Just as remembrance is key to national identity, so, as the 19th-century theorist of nationalism Ernst Renan pointed out, is selective forgetting. The making of Kirk into a national symbol requires the erasure of his extensive record of dehumanizing statements. This move is itself consonant with so much of the national forgetting at the heart of Trumpism, such as the president’s executive order to the Department of the Interior to have national parks remove information relating to slavery or the persecution of Indigenous people.
True to the authoritarian politics calling for the nation to mourn Kirk, obedience to the rituals of mourning is coercive. On Sept. 11, the deputy secretary of state, Christopher Landau, posted on X that “foreigners who glorify violence and hatred are not welcome visitors to our country” and said he had directed consular officials to “undertake appropriate action” against those deemed to be “praising, rationalizing, or making light of” Kirk’s death on social media platforms.
In the days after Kirk’s murder, Vance guest-hosted The Charlie Kirk Show, telling listeners that if they heard anyone celebrating Kirk’s death they should “call them out, and hell, call their employer.” ABC canceled Jimmy Kimmel’s show on orders from Trump’s Federal Communications Commission Chair Brendan Carr after Kimmel said that Trump was politicizing Kirk’s death and suggested that Kirk’s killer “was one of their own.”
Entreaties to live like Kirk and embrace his values inspire some to affirm a national identity that reflects his far-right politics, and relegate others to the role of designated mourners (from public officials to football players). But whether or not the apotheosis of Charlie Kirk transforms American political culture over the long term, the Trump administration has seized this moment to strengthen its grip on power and dismantle any political opposition.
Speaking as a guest on the podcast episode that Vance hosted, Stephen Miller spoke for the dead with a message for the living. “The last message that Charlie sent me was … that we needed to have an organized strategy to go after the left-wing organizations that are promoting violence in this country,” Miller said. “And I will write those words on my heart, and I will carry them out.”

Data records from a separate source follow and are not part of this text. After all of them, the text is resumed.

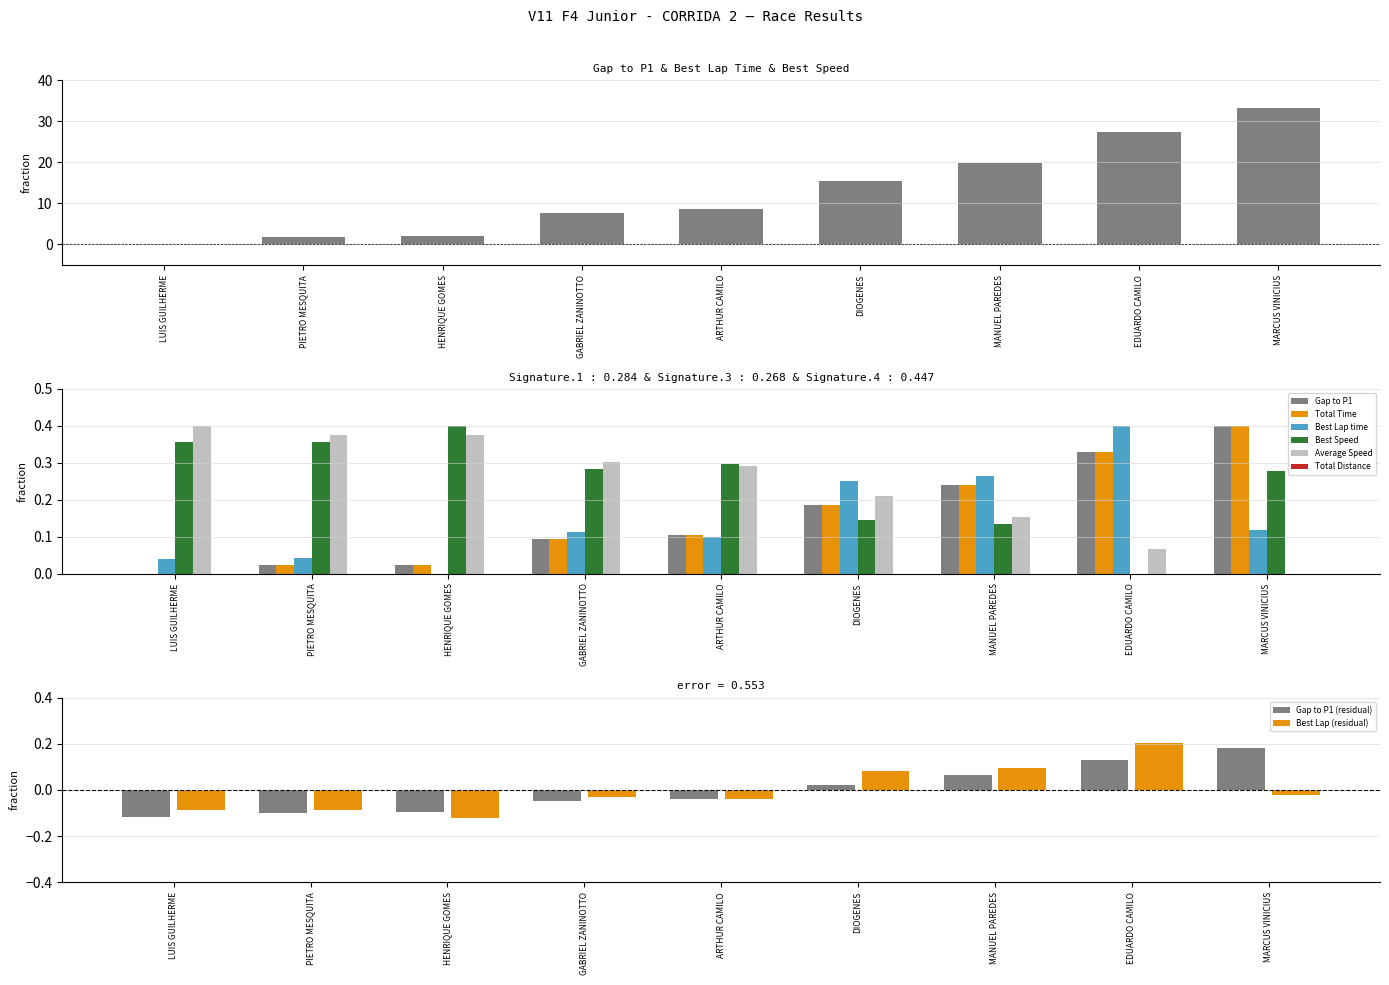

At which label does Best Lap (residual) reach its minimum?

HENRIQUE GOMES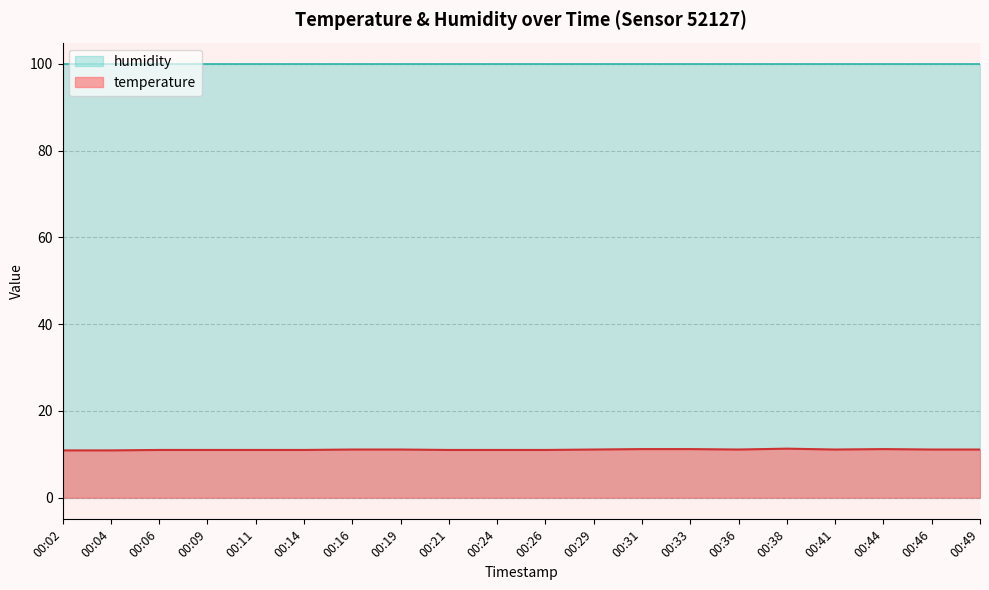

Count the number of data series in this chart.

2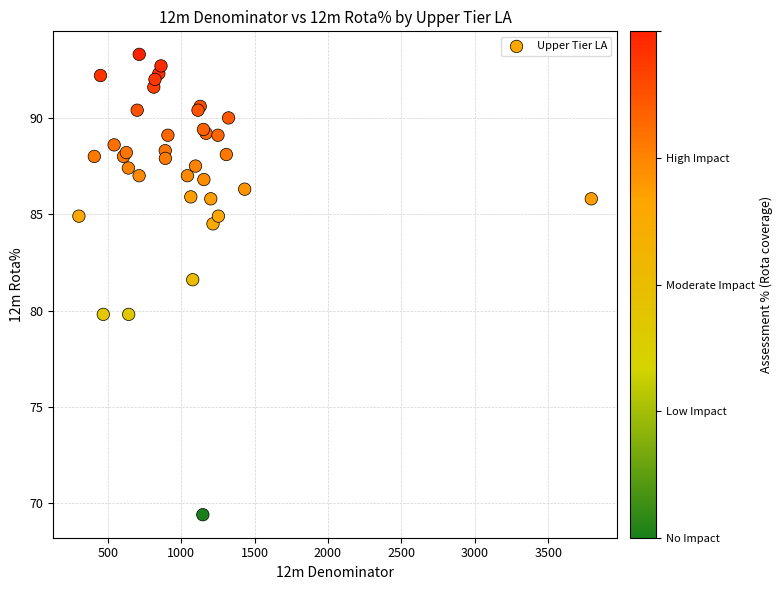

What Y value in the scatter plot is closest to 81?

81.6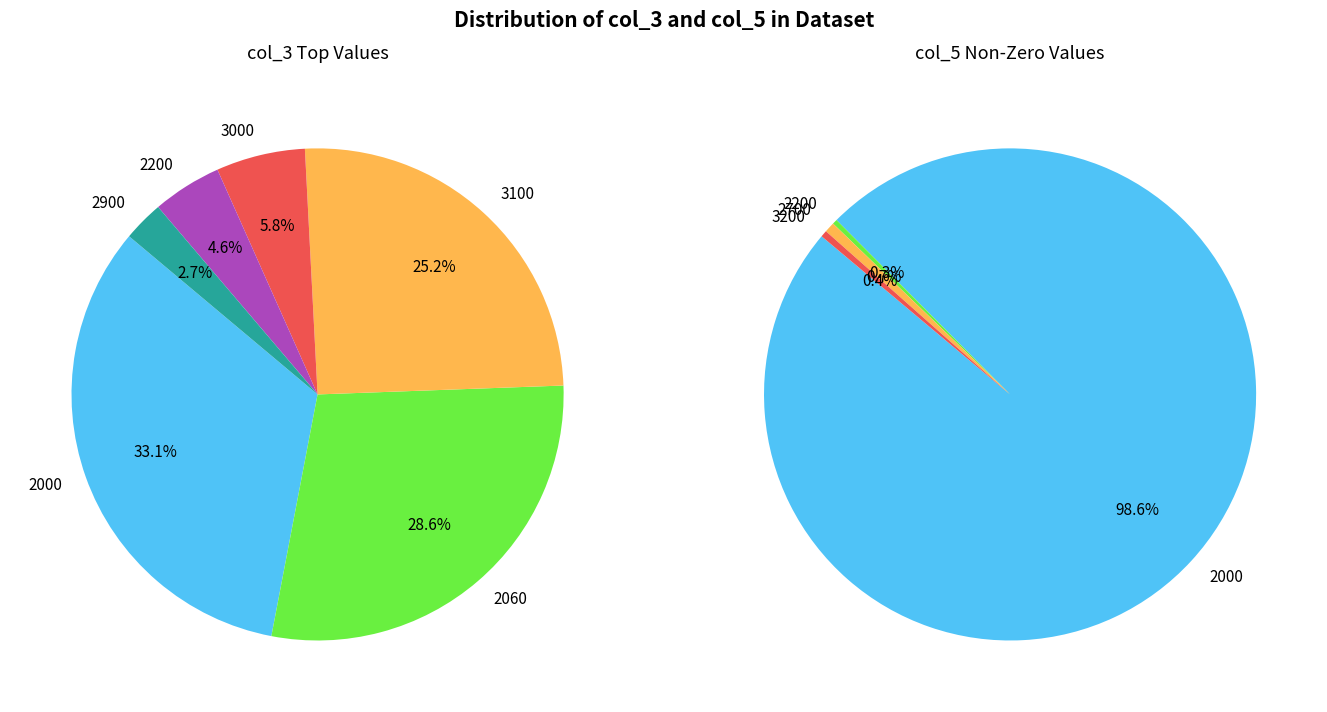

Is it true that 1700 is 1% of the pie?

False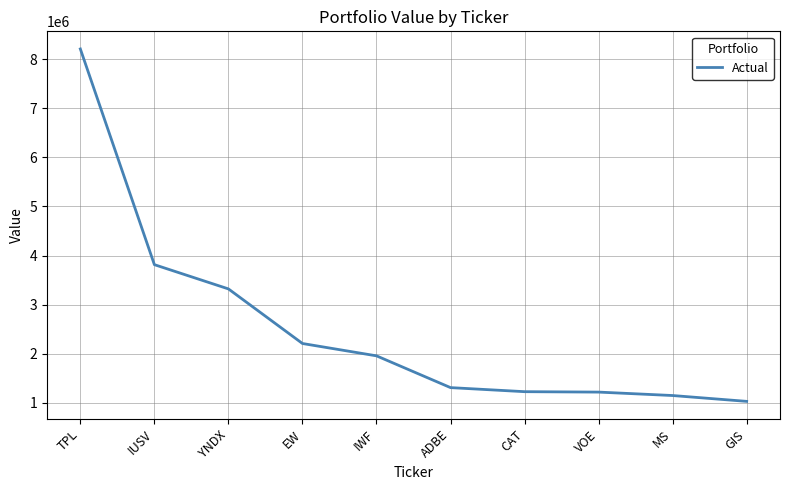

The chart shows a value of 1722656 at MS. True or false?

False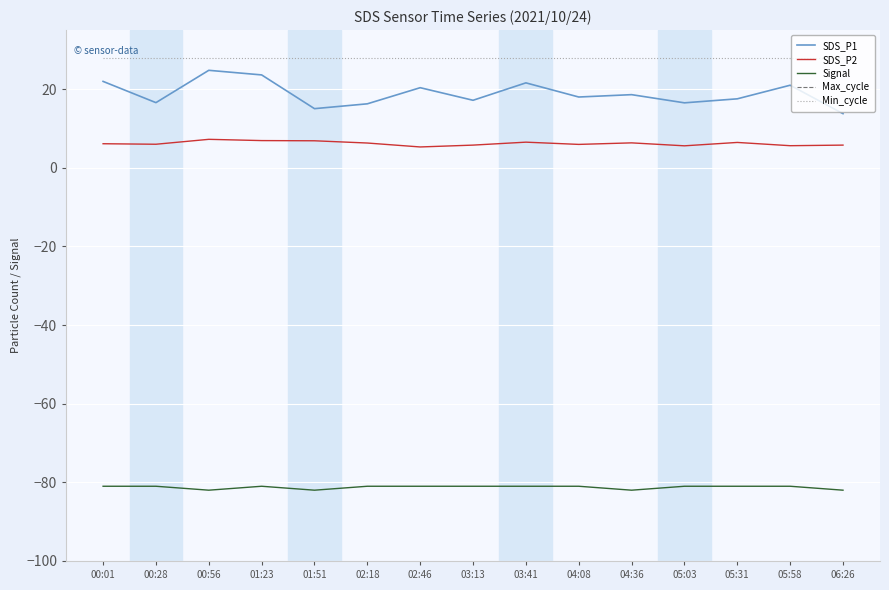

Does the chart display data point markers on the line(s)?

No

Vance added, “We’re going to go after the NGO [nongovernmental organization] network that foments, facilitates and engages in violence.” As administration officials are preparing an executive order targeting nonprofits, Justice Department officials are discussing the use of federal domestic terror and racketeering laws to dismantle liberal funding networks.

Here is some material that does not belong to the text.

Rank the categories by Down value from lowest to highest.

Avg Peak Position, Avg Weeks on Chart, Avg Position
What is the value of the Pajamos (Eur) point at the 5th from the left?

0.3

The summer of George Floyd protests was a season of grief over a racist murder by the state. He was mourned from below through the largest and most diverse democratic protest movement in U.S. history, one marked both by the remembrance of this country’s origins in slavery, and by the possibility, one day, of a multiracial democracy. The autumn of Charlie Kirk, by contrast, is more a season of grievance than grief. He is mourned from above through the memorialization of his far-right commitments, the policing of how he is allowed to be remembered, and through acts of state repression that cement authoritarian rule.